Americans are most familiar with the small, round, red-skinned radish that is commonly used as a crunchy, peppery accent in salads or as a garnish.
Before refrigerating, remove and discard the green leaves, but leave the root ends on until just before using. Store in a plastic bag in the vegetable crisper for up to five days. (Winter radishes will keep longer.)
Scrub under cold running water and trim before slicing, dicing, shredding or serving whole. For added crispness, soak in ice water for a couple of hours.
A 1/2 cup serving (about 12 medium) of fresh, sliced raw red globes has about 12 calories and 2 grams of carbohydrates, 1 gram of dietary fiber and provides a goodly amount of potassium, vitamin C and folate.

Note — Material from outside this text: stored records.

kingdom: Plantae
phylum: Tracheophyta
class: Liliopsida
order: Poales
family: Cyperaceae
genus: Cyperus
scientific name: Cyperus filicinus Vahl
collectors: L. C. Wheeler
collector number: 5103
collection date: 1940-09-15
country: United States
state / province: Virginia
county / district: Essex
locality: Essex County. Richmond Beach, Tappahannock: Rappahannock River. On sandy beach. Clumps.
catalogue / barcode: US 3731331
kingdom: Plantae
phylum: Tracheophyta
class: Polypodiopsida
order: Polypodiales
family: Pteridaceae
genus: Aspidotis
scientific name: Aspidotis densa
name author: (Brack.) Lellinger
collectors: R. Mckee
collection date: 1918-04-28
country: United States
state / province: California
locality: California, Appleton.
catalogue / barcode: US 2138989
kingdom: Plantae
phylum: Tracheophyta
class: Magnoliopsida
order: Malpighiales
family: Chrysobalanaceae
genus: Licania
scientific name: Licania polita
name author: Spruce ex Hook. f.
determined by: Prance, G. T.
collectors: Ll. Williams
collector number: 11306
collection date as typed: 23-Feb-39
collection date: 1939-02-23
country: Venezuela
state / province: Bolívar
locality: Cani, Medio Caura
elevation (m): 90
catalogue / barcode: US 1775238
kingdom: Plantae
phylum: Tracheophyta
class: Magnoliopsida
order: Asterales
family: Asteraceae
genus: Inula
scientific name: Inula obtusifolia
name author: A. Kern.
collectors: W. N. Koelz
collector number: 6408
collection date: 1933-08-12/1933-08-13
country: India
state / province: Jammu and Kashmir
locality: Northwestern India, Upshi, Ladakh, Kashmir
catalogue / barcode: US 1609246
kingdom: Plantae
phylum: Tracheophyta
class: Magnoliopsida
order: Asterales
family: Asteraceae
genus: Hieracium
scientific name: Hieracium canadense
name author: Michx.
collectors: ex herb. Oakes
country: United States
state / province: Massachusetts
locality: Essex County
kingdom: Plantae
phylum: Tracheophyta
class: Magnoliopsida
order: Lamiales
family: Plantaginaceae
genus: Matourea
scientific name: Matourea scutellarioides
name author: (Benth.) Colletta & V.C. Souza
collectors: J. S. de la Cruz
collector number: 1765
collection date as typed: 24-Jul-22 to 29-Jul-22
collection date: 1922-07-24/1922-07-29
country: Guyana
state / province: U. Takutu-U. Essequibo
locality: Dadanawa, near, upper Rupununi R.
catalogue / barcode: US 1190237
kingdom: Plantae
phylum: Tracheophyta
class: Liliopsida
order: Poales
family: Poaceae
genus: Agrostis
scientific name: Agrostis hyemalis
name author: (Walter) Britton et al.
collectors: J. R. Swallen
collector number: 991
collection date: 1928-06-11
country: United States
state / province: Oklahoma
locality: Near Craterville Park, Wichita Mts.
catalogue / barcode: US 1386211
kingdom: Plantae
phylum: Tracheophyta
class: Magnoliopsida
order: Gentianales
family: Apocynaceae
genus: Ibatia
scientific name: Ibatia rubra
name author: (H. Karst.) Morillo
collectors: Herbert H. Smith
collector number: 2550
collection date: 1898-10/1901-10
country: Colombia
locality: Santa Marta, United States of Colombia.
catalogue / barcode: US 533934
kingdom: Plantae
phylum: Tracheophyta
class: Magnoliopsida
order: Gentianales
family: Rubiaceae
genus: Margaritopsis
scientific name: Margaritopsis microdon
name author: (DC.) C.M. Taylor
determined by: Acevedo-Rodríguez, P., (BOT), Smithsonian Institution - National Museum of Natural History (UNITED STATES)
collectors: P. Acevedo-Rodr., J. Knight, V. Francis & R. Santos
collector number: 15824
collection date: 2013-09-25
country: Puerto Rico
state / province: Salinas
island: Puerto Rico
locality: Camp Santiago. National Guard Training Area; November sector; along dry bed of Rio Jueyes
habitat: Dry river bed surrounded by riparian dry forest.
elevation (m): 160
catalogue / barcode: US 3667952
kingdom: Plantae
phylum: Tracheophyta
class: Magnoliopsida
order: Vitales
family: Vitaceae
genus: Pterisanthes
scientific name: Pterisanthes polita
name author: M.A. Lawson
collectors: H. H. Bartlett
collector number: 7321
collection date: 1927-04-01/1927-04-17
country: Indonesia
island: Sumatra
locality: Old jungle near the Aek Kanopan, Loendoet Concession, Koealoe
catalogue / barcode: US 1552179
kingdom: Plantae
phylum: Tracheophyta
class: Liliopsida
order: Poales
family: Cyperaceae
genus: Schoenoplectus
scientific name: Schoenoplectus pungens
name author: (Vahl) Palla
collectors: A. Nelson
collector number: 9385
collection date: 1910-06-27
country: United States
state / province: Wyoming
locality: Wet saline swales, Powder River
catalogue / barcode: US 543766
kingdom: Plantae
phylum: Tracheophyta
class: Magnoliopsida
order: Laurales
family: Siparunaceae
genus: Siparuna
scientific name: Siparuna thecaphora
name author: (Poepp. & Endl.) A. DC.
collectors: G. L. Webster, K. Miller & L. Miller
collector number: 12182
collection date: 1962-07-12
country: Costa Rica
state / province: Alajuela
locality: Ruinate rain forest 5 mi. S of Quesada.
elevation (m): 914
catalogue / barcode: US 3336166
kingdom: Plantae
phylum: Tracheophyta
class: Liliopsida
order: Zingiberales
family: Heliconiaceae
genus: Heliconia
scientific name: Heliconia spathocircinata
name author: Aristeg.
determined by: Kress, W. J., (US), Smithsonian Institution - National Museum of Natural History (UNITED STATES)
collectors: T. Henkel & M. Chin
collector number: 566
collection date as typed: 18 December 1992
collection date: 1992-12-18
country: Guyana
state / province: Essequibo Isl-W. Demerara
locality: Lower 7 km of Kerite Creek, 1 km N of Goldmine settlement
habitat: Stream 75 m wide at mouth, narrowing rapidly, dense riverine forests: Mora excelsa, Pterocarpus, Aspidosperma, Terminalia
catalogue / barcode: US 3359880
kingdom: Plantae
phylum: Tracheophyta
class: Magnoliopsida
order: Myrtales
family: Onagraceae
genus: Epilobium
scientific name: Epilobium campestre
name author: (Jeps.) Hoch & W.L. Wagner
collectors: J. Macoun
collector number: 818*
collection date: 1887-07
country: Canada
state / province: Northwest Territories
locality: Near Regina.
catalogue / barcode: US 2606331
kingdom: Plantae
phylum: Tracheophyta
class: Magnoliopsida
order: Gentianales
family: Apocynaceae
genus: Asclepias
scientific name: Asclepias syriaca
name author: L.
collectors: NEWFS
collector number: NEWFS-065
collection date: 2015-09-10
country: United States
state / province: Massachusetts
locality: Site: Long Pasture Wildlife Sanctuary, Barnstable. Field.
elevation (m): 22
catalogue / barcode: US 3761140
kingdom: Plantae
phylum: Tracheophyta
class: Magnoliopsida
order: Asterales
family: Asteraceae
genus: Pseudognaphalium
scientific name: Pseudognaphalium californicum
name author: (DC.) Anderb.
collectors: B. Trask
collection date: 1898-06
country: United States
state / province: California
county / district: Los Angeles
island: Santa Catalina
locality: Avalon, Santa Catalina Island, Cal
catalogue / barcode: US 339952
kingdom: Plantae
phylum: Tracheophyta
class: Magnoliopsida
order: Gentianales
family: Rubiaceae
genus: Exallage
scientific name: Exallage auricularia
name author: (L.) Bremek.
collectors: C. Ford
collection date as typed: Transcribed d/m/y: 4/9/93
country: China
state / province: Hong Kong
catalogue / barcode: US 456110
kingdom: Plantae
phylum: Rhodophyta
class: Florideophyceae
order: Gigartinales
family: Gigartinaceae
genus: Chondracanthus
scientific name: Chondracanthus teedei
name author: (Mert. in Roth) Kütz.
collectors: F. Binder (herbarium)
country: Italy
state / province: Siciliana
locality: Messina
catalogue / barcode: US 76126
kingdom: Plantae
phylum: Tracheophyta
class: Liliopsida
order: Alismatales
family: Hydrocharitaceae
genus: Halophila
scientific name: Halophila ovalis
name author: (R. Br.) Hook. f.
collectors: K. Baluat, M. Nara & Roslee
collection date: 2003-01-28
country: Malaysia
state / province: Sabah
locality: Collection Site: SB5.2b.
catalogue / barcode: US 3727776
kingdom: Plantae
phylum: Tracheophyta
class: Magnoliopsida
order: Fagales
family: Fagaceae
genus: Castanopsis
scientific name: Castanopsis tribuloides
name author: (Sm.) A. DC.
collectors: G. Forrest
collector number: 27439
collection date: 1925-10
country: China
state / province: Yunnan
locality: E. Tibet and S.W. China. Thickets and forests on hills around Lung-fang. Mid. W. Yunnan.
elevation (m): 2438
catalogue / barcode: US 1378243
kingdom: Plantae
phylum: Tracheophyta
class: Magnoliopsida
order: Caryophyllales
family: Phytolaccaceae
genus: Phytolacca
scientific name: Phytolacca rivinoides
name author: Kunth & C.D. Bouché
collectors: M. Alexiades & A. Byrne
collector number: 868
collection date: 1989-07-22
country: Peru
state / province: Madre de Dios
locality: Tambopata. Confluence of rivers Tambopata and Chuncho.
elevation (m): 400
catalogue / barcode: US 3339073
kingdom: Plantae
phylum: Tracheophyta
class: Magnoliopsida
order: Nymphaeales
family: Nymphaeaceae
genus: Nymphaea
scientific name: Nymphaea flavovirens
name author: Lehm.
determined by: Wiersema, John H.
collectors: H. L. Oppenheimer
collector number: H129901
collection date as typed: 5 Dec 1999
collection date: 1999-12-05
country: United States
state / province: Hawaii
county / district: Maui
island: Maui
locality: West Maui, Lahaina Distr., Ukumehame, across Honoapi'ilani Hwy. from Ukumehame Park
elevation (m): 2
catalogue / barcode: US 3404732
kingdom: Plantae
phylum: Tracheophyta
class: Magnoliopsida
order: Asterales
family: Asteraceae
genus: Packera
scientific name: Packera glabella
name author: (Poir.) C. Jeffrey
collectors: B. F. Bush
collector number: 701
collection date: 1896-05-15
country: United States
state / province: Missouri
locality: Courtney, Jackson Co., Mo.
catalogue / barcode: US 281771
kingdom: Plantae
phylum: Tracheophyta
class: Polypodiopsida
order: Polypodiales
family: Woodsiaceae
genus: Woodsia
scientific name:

The large Chinese and Japanese varieties can be substituted in recipes calling for turnips.
Bud Benton, of Mon Jardin at the Red Stick Farmers Market, says his favorite radish recipe is very simple: “Wash and chill your favorite radishes. I prefer the French breakfast variety, sliced or julienned. Dip the radish pieces into melted butter, sprinkle with Tony Chachere’s Creole Seasoning or your favorite seasoning, and enjoy with a frosty beer. I have not tried any other beverage, but I’m sure others would work.”